The requirement is quite simple, you just need your passport, a photo of 3×4, application form (issued by the embassy) and the payment receipt (after you pay the visa fee to the bank account of the embassy at Vietcombank). The documents can be submitted to Mongolian Embassy in Hanoi or the Mongolian Consulate in HCMC. It will take around 1 week and the visa will valid for 90 days from the day granted with single entry.
HOW TO GET THERE
- Flight from Vietnam to the Ulan Batar capital is not a very long journey, about 8-12 hours. There is no direct flight, we have to transit in either Hongkong or China or Korea. We bought tickets from Cathay Pacific, transited in Hongkong which was the cheapest price at that time (705$ round trip), as well as having the most reasonable time.
- Other airlines may be chosen such as Mongolian airline, Air China or Korean Air.
PACKING LIST FOR A HORSE RIDING TRIP
The autumn weather in Mongolia varies considerably, sometime it’s hot to 30oC during the day, but at night the temperature can drop to -5oC. Moreover, we traveled most of time by horse, hence selecting the right but light-weight essential gears was critical and took a lots of our time.
- Equipment provided by travel agency for each passenger: riding helmet, water container, 3 compartment saddle bags to put personal things that you need during the day, 8 kg waterproof plastic bags to put all of your belonging which will be loaded separately on the pack horses together with sleeping bags and tents.
- Personal gears:
- Comfortable loose or stretch long pants and long sleeve shirt for easily getting on and off the horse, as well as avoiding scratches when passing by high bushes.

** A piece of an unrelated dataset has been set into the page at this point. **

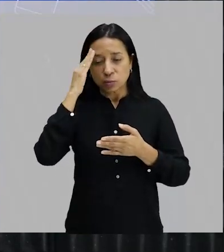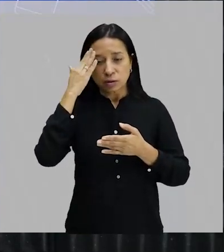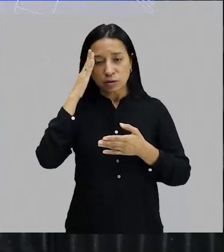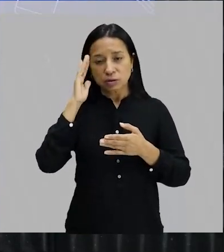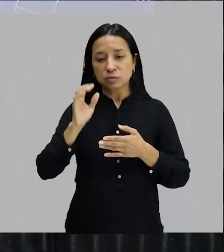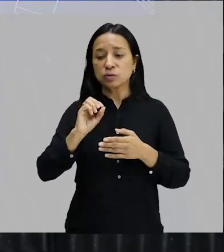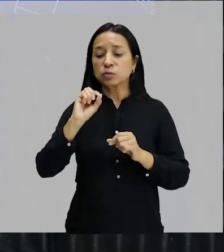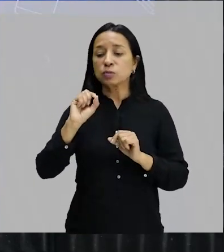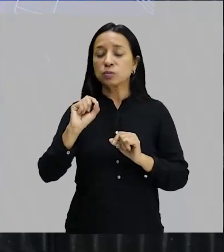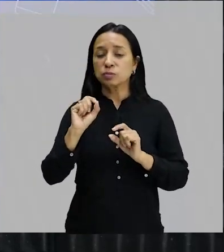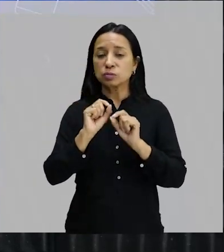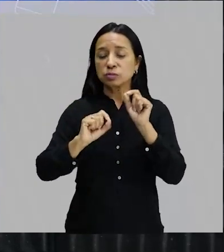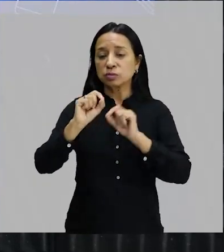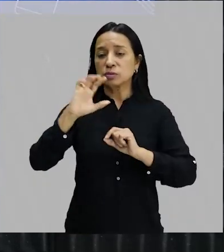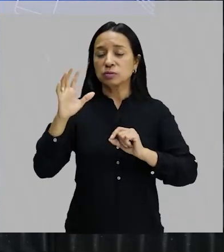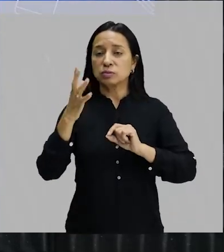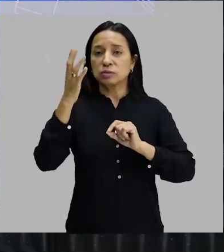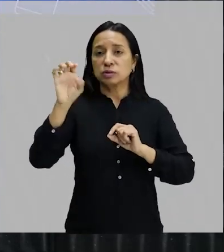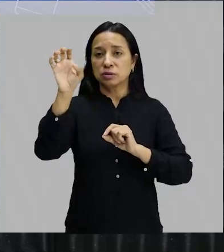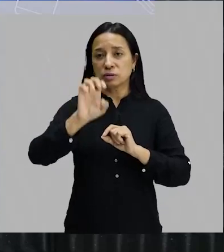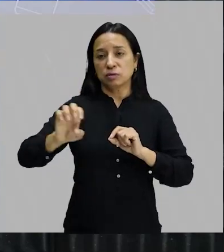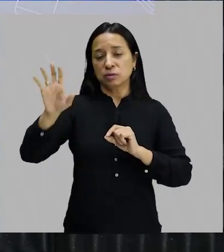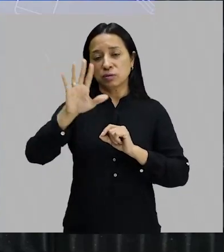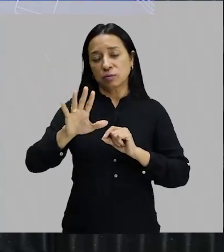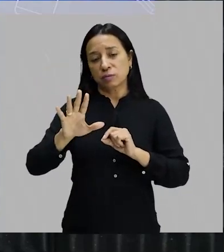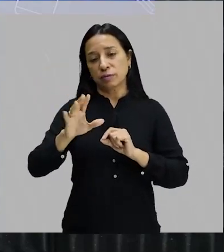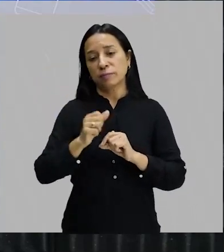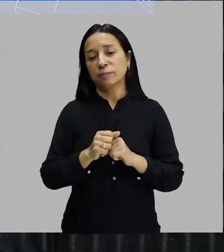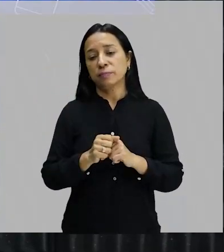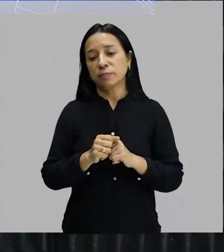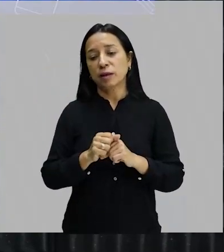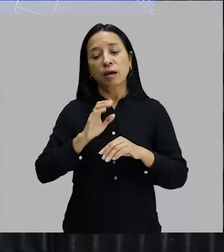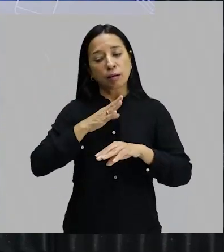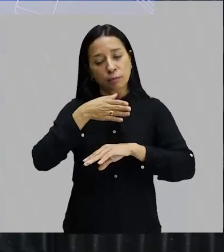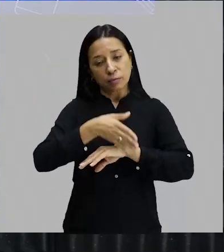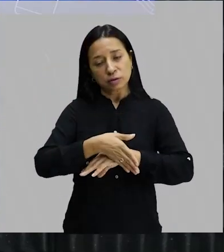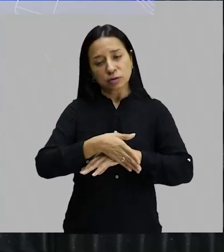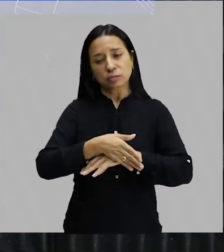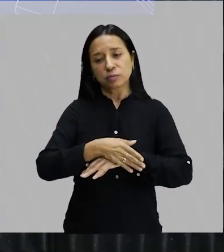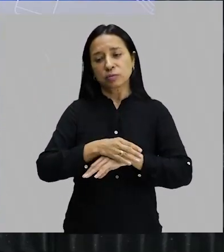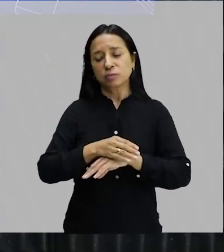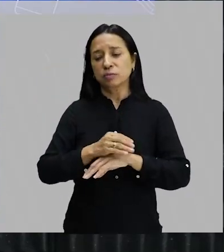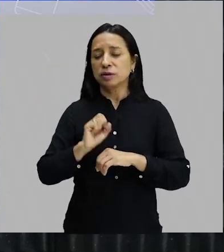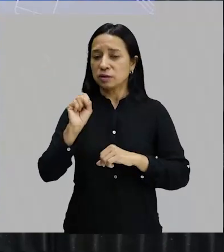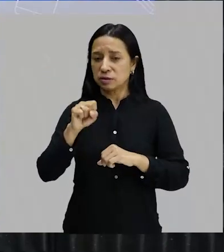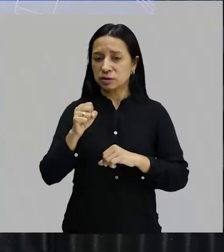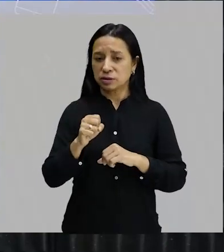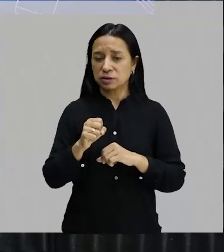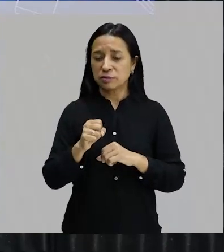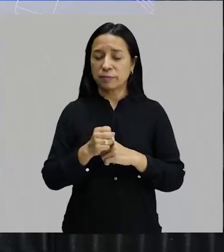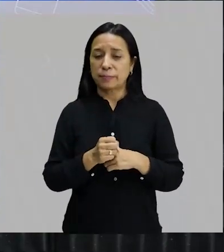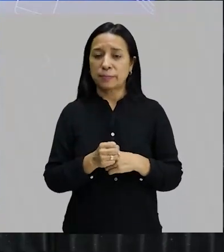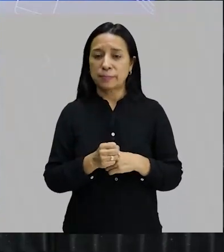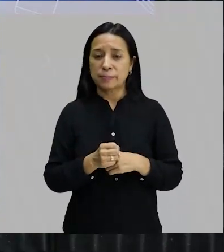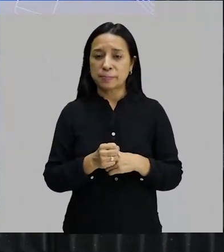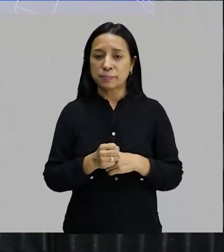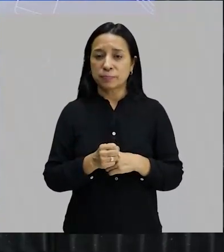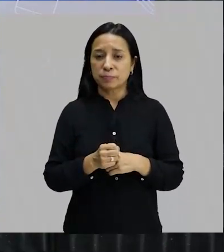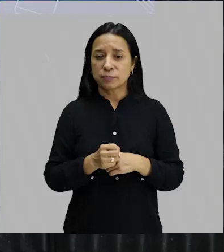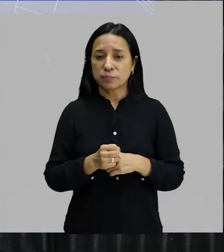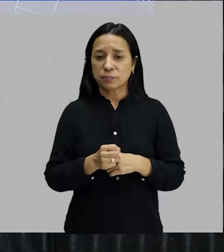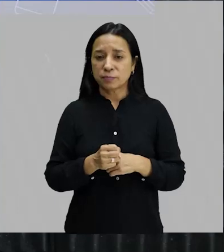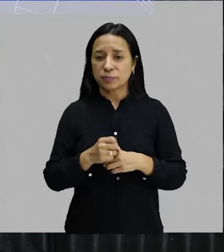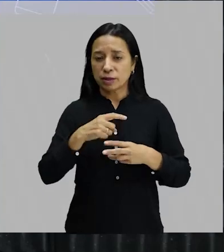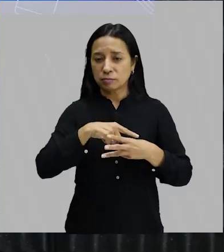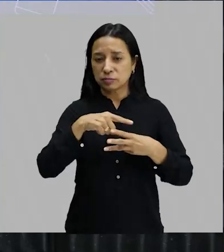Então, indiretamente, ela participou da Semana de Arte Moderna. Diretamente, o trabalho dela vai ser desenvolvido depois que ela volta ao Brasil. Em três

Hiking clothes also work well.
- Heat-tech base layers/ long underwear since the temperature can drop to below zero at night.
- Comfortable riding boots or lightweight hiking boots with a flat heel (to hold the saddle)
- Gloves to avoid blisters since you will hold the bridle for many days
- Light jacket, wind/rain suit, tops/bottoms separate (must have item)
- 3 pairs of wool or polypro socks
- Hat, multi functional scarf (to protect your face from the harsh sun when needed), sun block
- Flashlight, head lamp is even more convenient
- Flip flop/ Sandal for around camp at night
- Other things: Camera and lots of batteries (enough for 8 days), toiletries, insect repellent, instant tea & coffee, dry food or snack.
COST OF THE TRIP
Total cost of 10 day trip is 3,800$, including 8 days horse riding tour in Gorkhi Terelj national park of 2950$, round trip flight ticket 705$, and other expenses.